Imagine if Washington Mutual had run that ad in 2004! Everybody in Bubbleville, from flippers and refi gamblers on Main Street to traders and investors on Wall Street, would have gone ballistic. The National Association of Realtors? Die WaMu Die! Media barkers for the next hot city/nabe/brown field would have called WaMu mad. Or even worse-- old, white, and male. Assorted oversight entities, housing and finance officials, and hordes of pols and non-profits at national and local levels would have joined the angry mob. President Bush might even have grabbed a torch. In 2004, Dubya was pushing The Ownership Society. The power of yes ruled all over the place...
Sorry Vanasek u little whistle blower u. The Klown Execs knew the score. Silence was golden, golden.

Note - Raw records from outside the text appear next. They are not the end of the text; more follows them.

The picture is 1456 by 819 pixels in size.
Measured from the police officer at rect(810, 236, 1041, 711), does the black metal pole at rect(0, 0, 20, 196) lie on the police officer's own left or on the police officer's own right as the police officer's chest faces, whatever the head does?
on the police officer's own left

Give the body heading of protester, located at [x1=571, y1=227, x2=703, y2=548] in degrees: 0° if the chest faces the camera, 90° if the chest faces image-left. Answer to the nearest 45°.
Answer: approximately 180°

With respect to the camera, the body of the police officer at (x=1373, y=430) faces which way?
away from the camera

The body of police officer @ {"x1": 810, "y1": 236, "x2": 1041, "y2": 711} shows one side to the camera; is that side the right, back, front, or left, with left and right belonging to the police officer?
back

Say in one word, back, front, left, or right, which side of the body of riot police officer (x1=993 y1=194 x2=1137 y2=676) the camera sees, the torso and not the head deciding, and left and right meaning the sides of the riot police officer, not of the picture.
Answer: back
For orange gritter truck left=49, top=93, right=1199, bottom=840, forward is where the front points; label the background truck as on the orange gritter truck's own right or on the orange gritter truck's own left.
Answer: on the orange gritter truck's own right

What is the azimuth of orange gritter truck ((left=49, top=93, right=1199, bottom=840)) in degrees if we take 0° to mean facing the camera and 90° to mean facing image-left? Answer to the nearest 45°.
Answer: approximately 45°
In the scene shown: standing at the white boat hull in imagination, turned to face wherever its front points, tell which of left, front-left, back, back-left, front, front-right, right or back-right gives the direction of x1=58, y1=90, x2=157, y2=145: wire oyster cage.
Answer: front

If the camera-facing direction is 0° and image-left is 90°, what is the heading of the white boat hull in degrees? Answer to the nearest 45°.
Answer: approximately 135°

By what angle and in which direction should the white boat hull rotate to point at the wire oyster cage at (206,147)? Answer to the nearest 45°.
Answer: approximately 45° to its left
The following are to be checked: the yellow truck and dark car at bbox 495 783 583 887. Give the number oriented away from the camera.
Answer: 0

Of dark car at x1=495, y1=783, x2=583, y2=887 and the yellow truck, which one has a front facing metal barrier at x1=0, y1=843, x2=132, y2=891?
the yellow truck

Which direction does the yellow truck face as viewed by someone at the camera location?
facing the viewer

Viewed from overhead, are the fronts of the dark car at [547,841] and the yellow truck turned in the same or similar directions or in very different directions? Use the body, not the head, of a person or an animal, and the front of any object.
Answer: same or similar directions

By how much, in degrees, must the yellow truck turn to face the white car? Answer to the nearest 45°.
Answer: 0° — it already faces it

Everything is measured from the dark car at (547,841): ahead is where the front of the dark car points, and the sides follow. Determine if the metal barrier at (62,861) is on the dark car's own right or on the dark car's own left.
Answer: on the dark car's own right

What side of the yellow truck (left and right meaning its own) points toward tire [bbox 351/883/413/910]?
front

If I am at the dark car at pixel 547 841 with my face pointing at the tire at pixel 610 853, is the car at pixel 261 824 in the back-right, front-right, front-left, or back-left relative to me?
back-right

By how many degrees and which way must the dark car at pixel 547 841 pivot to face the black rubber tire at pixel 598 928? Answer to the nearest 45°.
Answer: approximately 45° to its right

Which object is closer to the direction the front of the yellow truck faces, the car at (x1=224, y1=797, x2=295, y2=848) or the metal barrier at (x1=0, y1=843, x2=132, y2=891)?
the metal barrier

In the Obama now, the power of yes plays on. To the tune of burgeoning taxpayer risk. Yes We Can support the mortgage markets (both lending and investment) to a greater degree than ever before. Not only via the hoary conduit of HUD and its sub, the Federal Housing Administration (FHA), but through the Federal Reserve and U.S. Treasury. Like, how mission creep is that? Yes We Can make Fannie Mae and Freddie Mac, the government sponsored enterprises (GSEs) whose policies as mortgage buyers and MBS peddlers contributed mightily to the growth and collapse of the housing bubble, into real estate rescue machines. By the by, Fannie and Freddie were big buyers and movers of Washington Mutual product.
Back in Autumn 2007, New York State Attorney General Andrew Cuomo subpoenaed Fannie and Freddie, as part of an "industry-wide investigation" of mortgage fraud. WaMu was an institution of interest. In early 2008 Cuomo closed his investigation. Declaring the culprit of housing bubble bad was "rampant appraisal fraud". Though Cuomo claimed banks pressured appraisers to inflate values in order to "make a quick buck" he didn't name the quick buck banks. Nor did he mention his earlier allegation that since Fannie and Freddie profited from inflated values through sales of MBS, they might have been in on the quick buck.
In September 2008, Fan and Fred went into crash mode and were taken over by the federal government. The remains of WaMu filed for Chapter 11 around the same time. (JPMorgan Chase had already absorbed most of the body.) Fannie and Freddie's bailout cost taxpayers more than that of any other institution. As 2010 dawned the U.S. Treasury pledged yet more love; three years of unlimited financial support for Fannie and Freddie in their role as mortgage market rescue tools. Baby got back indeed.
Much of the mortgage market rescue falls under the aegis of the Troubled Asset Relief Program (TARP). TARP's special inspector general, Neil Barofsky, delivered a riveting rap about the rescue in his 01/30/10 report to Congress. Section 3, "Federal Support of the Residential Real Estate Market", laid out the drift of the U.S. housing market into nationalization and the concurrent growth in taxpayer risk. Barofsky's whistler blower words got airplay but never quite made top of the chart. Maybe 'cause Health Care was hogging the slot. Or maybe when it comes to real estate, silence is still kind of golden.